Cultivating journalistic judgment starts long before editors and journalists are faced with a high-stakes national story, but that seemed lost on some college newspaper editors.
Editors at The Daily Northwestern profusely apologized for their paper’s coverage of a speech by former Attorney General Jeff Sessions at Northwestern University on Nov. 5. (Some students protested Sessions’ appearance.) Among the paper’s offenses: Reporters used a student directory to text sources and ask for interviews in advance.
If that sounds like basic news gathering, the editors lamented: “We recognize being contacted like this is an invasion of privacy.”
Meanwhile, some of the current and former editors of The Harvard Crimson joined a petition demanding the paper apologize for its coverage of a student rally calling for the abolition of the United States Immigration and Customs Enforcement (ICE) agency.
The paper’s offense? A reporter asked ICE officials for a comment. (A student group complained that contacting ICE could harm undocumented students on campus.)
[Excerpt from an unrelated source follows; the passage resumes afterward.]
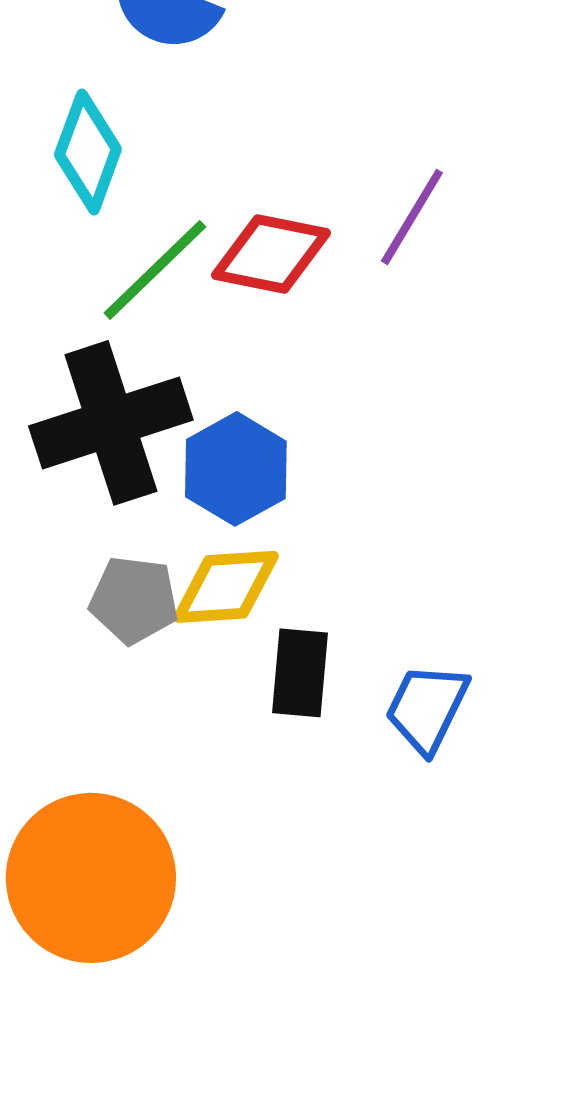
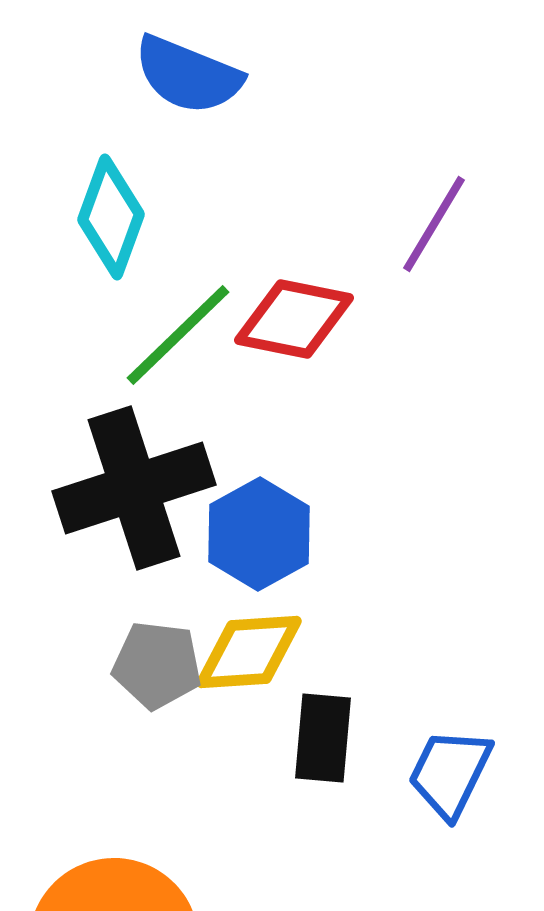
purple line: (412, 217) -> (434, 224), moved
The Crimson’s president, Kristine E. Guillaume, explained the paper seeks comments from all subjects in an article. That’s Journalism 101, but Harvard’s undergraduate student government voted to support the petition to protest the paper for trying to get both sides of a story. (Ironically, ICE didn’t respond to the paper’s request for comment.)
It’s best for journalists (and readers) to learn early that covering the circus of news can be stressful, but it’s ultimately more stressful to back down from doing it properly.
WORLD’s editor in chief Marvin Olasky has recounted the story of John Stubbes, who faced true stress after writing a pamphlet criticizing Queen Elizabeth in 1579: Officials cut off his right hand. Olasky notes that the Christian writer under duress “set the pattern of respecting those in authority over us, while exposing their unbiblical actions.”
Stubbes reportedly pulled his hat off with his left hand and cried: “God save the Queen.”